The point raised is whether a notice which includes a demand for payment of amounts which fall due after the date of the demand, as is the case with the interest amounts of $1315.24 per day, can be said to be a demand, answering the description of s.460(2)(a).
In my opinion the Registrar was correct in deciding that the notice did not comply with the section. Section 460(2)(a) refers to a creditor "to whom the company is indebted in a sum exceeding $1,000 then due". The demand served on the company must require it to pay "the sum so due". I think that as a matter of ordinary language the amount for which demand is made must be the amount that is actually due at the date of the demand. There is an obvious policy behind this. Because of the serious consequences of non-compliance with the notice, the company is given three weeks to pay before s.460(2)(a) operates to deem the company insolvent, even though legally the debt is immediately due and payable.
If the applicant's contention were correct, a creditor could serve a demand which included a demand for a substantial amount not yet due but which was to fall due some time within the three week period. The creditor could then rely on non-payment of such an amount to deem the company insolvent, even though the company might have only had a few days between the time the amount actually fell due and the end of the three week period.
I think therefore this demand does not comply with the statute and thus does not raise the statutory presumption of insolvency.
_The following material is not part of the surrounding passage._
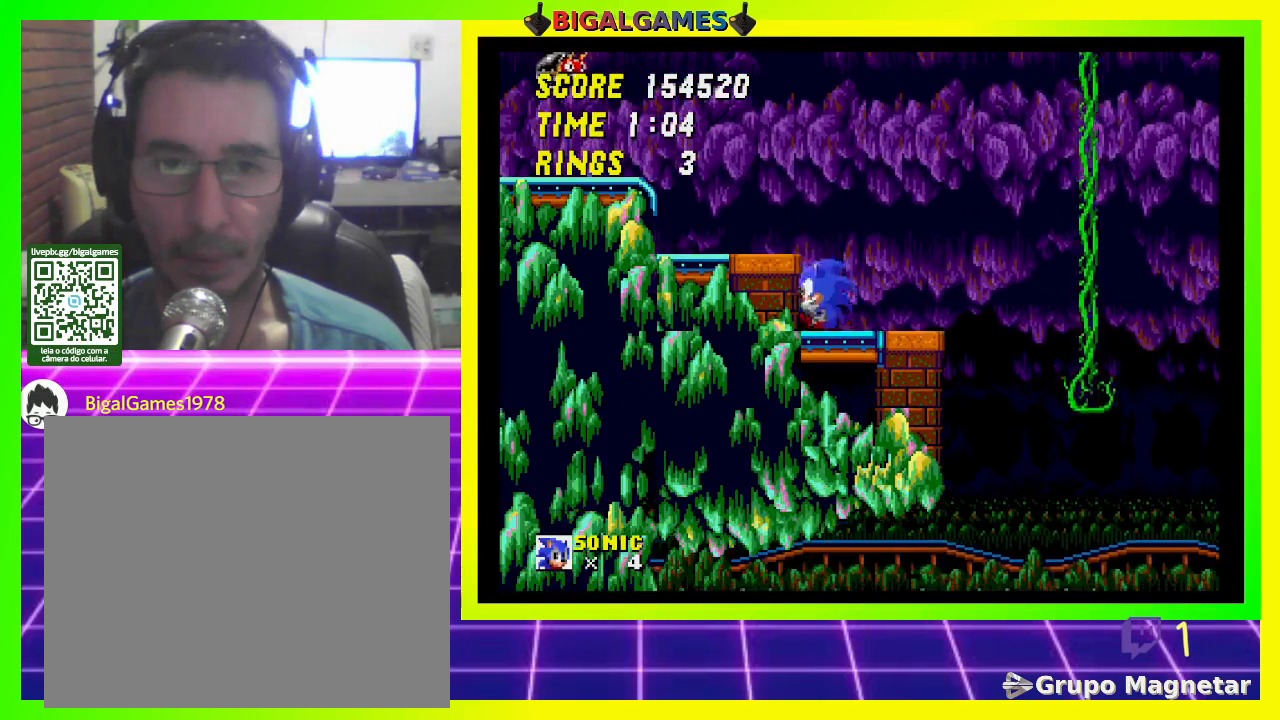
{"buttons": [], "left_stick": "center", "right_stick": "center", "events": [[67, "CROSS", "up"], [367, "DPAD_LEFT", "up"]]}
The only authority bearing on the point to which I was referred is the decision of Young J in the Supreme Court of New South Wales in Deputy Federal Commissioner of Taxation v Cye International Pty Limited (No 2) (1986) 4 ACLC 281 where his Honour took a similar view.
I shall therefore dismiss the application to review the decision of the Registrar but adjourn the further hearing of these applications to give the applicant opportunity to produce other evidence in support of its application.